Find all $x$ such that $2^x,2^{x^2}$ and $2^{x^3}$ form $3$ terms of an A.P.

Question

I know that if $a,b,c$ are in Arithmetic Progression, then $2b=a+c$, but in this case, I am unable to solve for $x$. Hints are appreciated.
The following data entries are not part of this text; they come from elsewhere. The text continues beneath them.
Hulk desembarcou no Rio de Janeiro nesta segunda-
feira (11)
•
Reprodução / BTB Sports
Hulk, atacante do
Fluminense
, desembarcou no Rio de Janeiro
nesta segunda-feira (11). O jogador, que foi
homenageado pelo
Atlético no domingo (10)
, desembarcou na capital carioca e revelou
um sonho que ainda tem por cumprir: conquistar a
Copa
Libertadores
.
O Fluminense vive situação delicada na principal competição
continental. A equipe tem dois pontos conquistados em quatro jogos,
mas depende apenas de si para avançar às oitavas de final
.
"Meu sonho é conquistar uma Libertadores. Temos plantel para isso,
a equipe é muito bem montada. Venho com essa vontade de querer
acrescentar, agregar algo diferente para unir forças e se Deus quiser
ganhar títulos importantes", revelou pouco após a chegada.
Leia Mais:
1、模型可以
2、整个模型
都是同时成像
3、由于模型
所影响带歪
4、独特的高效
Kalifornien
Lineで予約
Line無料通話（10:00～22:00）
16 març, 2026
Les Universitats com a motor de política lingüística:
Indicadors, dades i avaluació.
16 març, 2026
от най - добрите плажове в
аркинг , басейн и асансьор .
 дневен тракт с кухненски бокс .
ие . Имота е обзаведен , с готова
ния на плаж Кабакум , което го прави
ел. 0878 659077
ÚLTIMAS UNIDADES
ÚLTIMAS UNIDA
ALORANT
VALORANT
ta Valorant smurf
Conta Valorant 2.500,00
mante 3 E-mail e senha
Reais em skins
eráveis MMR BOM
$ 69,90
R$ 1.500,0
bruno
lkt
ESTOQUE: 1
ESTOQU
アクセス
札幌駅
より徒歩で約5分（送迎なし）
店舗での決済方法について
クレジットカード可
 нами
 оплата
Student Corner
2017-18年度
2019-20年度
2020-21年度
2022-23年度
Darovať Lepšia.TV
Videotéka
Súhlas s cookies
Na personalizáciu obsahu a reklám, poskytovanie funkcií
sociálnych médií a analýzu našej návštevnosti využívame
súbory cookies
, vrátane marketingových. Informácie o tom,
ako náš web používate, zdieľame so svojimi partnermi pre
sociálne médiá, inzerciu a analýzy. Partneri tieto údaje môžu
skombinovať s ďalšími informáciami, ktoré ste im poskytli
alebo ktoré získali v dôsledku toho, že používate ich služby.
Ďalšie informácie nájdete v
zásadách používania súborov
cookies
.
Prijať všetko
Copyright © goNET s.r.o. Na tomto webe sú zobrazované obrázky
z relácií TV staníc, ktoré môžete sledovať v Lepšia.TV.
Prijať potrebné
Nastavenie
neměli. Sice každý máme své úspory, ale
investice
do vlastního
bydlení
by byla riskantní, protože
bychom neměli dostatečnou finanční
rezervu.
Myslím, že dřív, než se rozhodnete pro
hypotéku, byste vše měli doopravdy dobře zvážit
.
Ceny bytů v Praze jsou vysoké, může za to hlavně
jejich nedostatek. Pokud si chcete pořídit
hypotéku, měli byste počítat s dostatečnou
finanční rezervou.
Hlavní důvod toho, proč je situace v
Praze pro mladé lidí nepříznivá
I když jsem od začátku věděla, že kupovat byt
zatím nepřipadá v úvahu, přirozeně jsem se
Thanks.

Answer 1

HINT:

$$2^x(1+2^{x^3-x})=2^{x^2+1}\iff 1+2^{x^3-x}=2^{x^2-x+1}$$

If $x^3-x>0,1+2^{x^3-x}>1$ is odd unlike $2^{x^2-x+1}$ as $x^2-x+1>0$ for real $x$

So, $x^3-x$ must be $0$

and consequently, $2=2^{x^2-x+1}\implies 1=x^2-x+1$

Answer 2

Since $2b=a+c$ we have $2. 2^{x^{2}}=2^{x}+2^{x^{3}}$

which implies that $2^{x^{2}+1}=2^{x}+2^{x^{3}}$

Now taking log on both sides we get $x^{2}+1$ log2=log $(2^{x}+2^{x^{3}})$ solving this we can find $x$

Answer 3

For $x>0\land x\ne1$, $$0<x(x-1)^2\implies x^2<\frac{x+x^3}2.$$

Then by monotonicity and convexity of the exponential

$$2^{x^2}<2^{\frac{x+x^3}2}<\frac12\left(2^x+2^{x^3}\right).$$

For $x<0$, $$\dfrac12\left(2^x+2^{x^3}\right)<1<2^{x^2}.$$

Two cases remain, $x=0$ and $x=1$, that happen to be solutions.